Originaltitel: ODISHON

J 1999, 115 min
Verleih: REM

Genre: Thriller, Horror

Darsteller: Ryo Ishibashi, Eihe Shiina, Renji Ishibashi

Regie: Takashi Miike

Kinostart: 01.03.01

Noch keine Bewertung

Audition

Japanischer Thriller für Hartgesottene

Vor dem Besuch dieses Films sollte man sich unbedingt auf einiges gefaßt machen. Im Gegensatz zu leichter Kost verlangt Regisseur Takashi Miike dem Publikum nämlich «ne Menge ab. Obwohl AUDITION keine neuen Themen aufgreift, ist das Geschehen auf der Leinwand so intensiv und spannend, daß es alle Aufmerksamkeit und mentale Stärke fordert.

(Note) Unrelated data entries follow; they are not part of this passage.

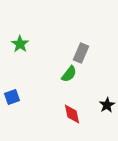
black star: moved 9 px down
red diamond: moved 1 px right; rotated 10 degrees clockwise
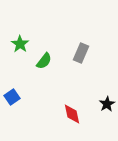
green semicircle: moved 25 px left, 13 px up
blue square: rotated 14 degrees counterclockwise
black star: moved 1 px up
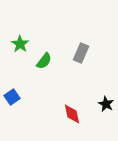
black star: moved 1 px left; rotated 14 degrees counterclockwise
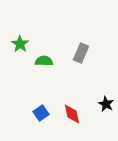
green semicircle: rotated 126 degrees counterclockwise
blue square: moved 29 px right, 16 px down
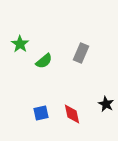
green semicircle: rotated 138 degrees clockwise
blue square: rotated 21 degrees clockwise
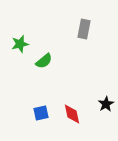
green star: rotated 24 degrees clockwise
gray rectangle: moved 3 px right, 24 px up; rotated 12 degrees counterclockwise
black star: rotated 14 degrees clockwise
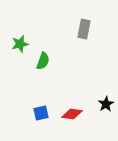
green semicircle: moved 1 px left; rotated 30 degrees counterclockwise
red diamond: rotated 70 degrees counterclockwise
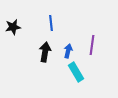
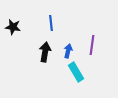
black star: rotated 21 degrees clockwise
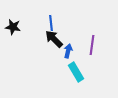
black arrow: moved 9 px right, 13 px up; rotated 54 degrees counterclockwise
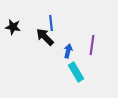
black arrow: moved 9 px left, 2 px up
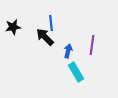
black star: rotated 21 degrees counterclockwise
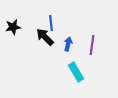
blue arrow: moved 7 px up
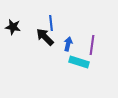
black star: rotated 21 degrees clockwise
cyan rectangle: moved 3 px right, 10 px up; rotated 42 degrees counterclockwise
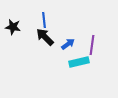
blue line: moved 7 px left, 3 px up
blue arrow: rotated 40 degrees clockwise
cyan rectangle: rotated 30 degrees counterclockwise
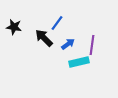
blue line: moved 13 px right, 3 px down; rotated 42 degrees clockwise
black star: moved 1 px right
black arrow: moved 1 px left, 1 px down
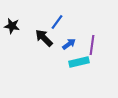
blue line: moved 1 px up
black star: moved 2 px left, 1 px up
blue arrow: moved 1 px right
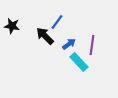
black arrow: moved 1 px right, 2 px up
cyan rectangle: rotated 60 degrees clockwise
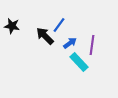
blue line: moved 2 px right, 3 px down
blue arrow: moved 1 px right, 1 px up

Vor sieben Jahren starb Ryoko, die Frau des Geschäftsmannes Aoyama. Erst auf das Drängen seines Sohnes hin, kann er sich durchringen, eine neue Frau zu suchen. Ein befreundeter TV-Produzent hat schließlich die Idee, ein Casting durchzuführen. Auch wenn kein sicheres Filmprojekt dahinter steht, könnte sich der kontaktarme Geschäftsmann so viele geeignete Kandidaten ansehen und seine Auswahl treffen. Bereits in der Vorselektion für diese "Audition" ist Aoyama von der filigranen und scheuen Asami fasziniert. Entgegen den Empfehlungen seines Freundes kontaktiert er sie nach dem Casting und arrangiert ein Treffen. Auch als sich herausstellt, daß einige Details aus Asamis Bewerbung unwahr sind und es keine Bekannten der rätselhaften Frau gibt, hält Aoyama an ihr fest. So verstrickt er sich immer tiefer in ein Netz aus Liebe und Lüge - das in einem furiosen Alptraum endet.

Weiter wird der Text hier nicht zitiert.